(Web page edit records)
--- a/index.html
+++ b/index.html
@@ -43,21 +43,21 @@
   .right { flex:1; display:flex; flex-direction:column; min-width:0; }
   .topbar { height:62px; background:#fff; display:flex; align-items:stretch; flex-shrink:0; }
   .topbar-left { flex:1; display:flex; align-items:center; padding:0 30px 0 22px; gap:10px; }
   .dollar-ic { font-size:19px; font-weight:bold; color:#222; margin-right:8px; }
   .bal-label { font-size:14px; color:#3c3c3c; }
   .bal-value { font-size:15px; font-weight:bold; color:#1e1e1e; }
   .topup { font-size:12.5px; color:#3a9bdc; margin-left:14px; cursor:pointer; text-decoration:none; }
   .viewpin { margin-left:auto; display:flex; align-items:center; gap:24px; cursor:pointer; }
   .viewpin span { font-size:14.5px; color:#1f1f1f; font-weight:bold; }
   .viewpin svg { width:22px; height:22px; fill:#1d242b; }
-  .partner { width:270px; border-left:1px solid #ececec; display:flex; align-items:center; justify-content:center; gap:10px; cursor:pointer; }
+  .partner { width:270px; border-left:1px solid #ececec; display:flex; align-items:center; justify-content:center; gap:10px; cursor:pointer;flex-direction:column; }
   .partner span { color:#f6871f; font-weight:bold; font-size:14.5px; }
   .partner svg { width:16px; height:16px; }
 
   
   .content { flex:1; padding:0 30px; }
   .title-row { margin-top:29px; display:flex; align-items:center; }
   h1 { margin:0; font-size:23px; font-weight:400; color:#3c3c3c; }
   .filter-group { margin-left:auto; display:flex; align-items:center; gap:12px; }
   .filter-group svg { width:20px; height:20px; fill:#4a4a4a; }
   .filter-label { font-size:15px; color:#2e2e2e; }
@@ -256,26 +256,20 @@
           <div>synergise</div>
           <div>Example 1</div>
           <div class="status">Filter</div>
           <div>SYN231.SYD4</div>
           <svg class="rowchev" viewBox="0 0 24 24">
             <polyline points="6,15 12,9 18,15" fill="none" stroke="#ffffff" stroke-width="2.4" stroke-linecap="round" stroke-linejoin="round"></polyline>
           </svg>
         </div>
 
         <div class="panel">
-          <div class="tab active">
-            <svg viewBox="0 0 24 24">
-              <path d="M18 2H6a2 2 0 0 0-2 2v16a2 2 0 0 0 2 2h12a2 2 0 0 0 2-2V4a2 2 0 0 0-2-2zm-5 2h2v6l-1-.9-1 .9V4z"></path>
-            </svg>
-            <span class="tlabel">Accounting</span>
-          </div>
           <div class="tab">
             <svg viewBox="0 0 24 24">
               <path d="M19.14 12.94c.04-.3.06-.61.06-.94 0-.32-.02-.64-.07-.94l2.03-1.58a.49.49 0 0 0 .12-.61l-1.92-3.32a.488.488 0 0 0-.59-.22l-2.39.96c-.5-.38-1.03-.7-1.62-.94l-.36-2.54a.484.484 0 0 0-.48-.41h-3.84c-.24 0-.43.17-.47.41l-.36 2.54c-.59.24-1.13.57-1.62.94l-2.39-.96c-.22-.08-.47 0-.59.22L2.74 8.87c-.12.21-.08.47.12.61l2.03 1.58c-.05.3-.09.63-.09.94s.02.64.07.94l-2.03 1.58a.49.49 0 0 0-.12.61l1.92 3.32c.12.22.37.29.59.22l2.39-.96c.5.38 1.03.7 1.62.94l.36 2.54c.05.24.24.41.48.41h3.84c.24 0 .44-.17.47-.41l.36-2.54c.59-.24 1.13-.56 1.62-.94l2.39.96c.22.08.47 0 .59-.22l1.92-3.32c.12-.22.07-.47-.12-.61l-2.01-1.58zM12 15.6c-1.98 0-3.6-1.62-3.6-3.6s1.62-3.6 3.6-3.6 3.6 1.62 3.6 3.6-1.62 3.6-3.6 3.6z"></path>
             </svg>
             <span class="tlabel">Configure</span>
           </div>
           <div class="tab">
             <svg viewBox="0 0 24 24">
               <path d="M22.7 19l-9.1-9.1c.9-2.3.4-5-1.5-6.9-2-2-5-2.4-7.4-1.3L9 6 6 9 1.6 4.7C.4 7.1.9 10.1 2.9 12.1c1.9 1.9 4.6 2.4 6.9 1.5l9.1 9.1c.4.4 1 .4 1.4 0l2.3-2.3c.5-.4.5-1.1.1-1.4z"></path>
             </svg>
* * *
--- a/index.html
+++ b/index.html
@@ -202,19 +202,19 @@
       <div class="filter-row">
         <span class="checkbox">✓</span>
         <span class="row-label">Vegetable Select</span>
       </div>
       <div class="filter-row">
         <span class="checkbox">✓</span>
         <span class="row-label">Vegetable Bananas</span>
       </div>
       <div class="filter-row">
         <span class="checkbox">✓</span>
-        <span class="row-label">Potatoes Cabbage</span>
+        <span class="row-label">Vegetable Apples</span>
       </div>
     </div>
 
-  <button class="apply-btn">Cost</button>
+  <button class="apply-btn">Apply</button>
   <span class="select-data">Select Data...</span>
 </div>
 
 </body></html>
==
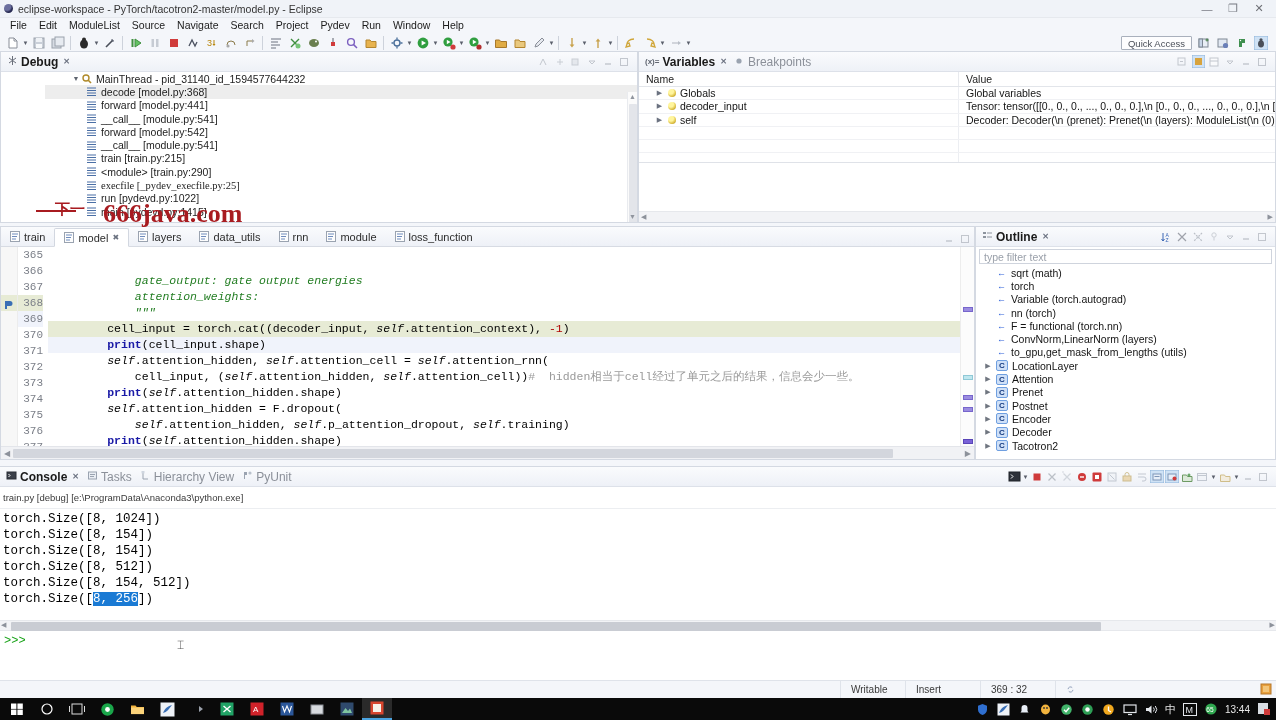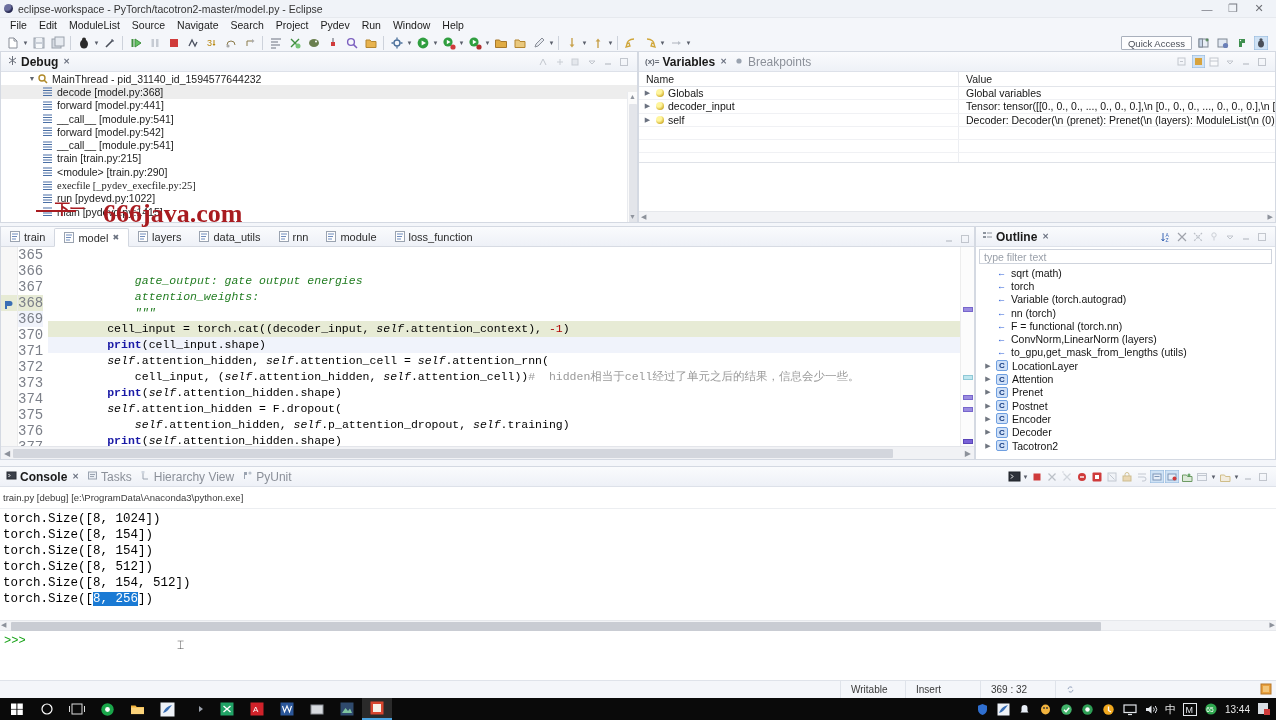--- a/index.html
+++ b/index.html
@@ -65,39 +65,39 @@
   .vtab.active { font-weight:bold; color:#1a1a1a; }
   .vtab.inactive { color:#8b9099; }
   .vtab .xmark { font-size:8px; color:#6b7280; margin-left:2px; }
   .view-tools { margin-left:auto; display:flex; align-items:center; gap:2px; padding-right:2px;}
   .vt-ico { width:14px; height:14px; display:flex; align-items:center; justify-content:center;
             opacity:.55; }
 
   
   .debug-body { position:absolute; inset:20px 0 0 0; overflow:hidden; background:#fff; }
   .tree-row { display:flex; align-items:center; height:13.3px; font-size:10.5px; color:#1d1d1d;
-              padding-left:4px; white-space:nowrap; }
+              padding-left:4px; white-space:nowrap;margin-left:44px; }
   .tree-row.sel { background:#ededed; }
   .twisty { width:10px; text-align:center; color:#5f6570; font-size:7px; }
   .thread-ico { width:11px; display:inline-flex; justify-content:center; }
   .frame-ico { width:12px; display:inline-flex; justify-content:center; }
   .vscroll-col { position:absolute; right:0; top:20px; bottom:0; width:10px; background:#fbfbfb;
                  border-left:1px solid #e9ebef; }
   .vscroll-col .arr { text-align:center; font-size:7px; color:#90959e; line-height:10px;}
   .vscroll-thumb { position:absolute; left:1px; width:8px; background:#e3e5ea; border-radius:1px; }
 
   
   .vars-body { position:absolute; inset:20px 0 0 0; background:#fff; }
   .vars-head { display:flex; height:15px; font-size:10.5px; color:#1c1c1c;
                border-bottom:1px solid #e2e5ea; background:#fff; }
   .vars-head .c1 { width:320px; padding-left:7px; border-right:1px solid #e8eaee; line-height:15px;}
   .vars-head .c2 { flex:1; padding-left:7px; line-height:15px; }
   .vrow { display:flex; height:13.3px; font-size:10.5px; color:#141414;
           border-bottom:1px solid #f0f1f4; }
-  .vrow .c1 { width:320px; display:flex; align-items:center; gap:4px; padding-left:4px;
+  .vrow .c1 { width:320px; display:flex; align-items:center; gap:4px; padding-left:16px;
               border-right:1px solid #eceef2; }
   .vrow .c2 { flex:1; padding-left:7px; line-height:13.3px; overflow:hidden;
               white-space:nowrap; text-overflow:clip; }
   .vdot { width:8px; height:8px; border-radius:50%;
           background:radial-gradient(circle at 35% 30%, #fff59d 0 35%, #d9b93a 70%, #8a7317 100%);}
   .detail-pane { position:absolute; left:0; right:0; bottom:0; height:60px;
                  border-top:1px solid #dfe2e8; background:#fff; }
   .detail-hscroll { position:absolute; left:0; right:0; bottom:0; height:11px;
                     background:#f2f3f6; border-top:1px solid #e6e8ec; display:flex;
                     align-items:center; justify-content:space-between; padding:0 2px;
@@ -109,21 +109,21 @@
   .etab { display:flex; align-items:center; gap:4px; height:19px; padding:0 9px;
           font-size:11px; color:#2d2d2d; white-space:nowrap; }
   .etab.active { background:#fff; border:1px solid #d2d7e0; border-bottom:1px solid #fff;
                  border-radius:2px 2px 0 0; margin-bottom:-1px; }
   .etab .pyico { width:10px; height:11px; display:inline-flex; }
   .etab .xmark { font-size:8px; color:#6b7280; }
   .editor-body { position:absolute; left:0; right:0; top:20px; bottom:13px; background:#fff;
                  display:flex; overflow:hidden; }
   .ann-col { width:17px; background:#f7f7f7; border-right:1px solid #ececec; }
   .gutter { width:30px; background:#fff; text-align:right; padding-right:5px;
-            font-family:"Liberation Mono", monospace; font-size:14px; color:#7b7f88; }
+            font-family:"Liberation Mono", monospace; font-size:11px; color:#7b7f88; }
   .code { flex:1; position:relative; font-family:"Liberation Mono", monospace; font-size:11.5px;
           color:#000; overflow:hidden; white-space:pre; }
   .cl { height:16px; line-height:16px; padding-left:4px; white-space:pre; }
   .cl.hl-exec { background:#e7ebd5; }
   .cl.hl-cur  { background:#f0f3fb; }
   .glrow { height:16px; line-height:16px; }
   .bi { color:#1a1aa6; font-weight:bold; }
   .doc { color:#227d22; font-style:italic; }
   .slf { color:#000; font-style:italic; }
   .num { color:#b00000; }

* Activity: Which lines in the data above hold the word "Mono"? Return each of them.

* Exercise response:
-            font-family:"Liberation Mono", monospace; font-size:14px; color:#7b7f88; }
+            font-family:"Liberation Mono", monospace; font-size:11px; color:#7b7f88; }
   .code { flex:1; position:relative; font-family:"Liberation Mono", monospace; font-size:11.5px;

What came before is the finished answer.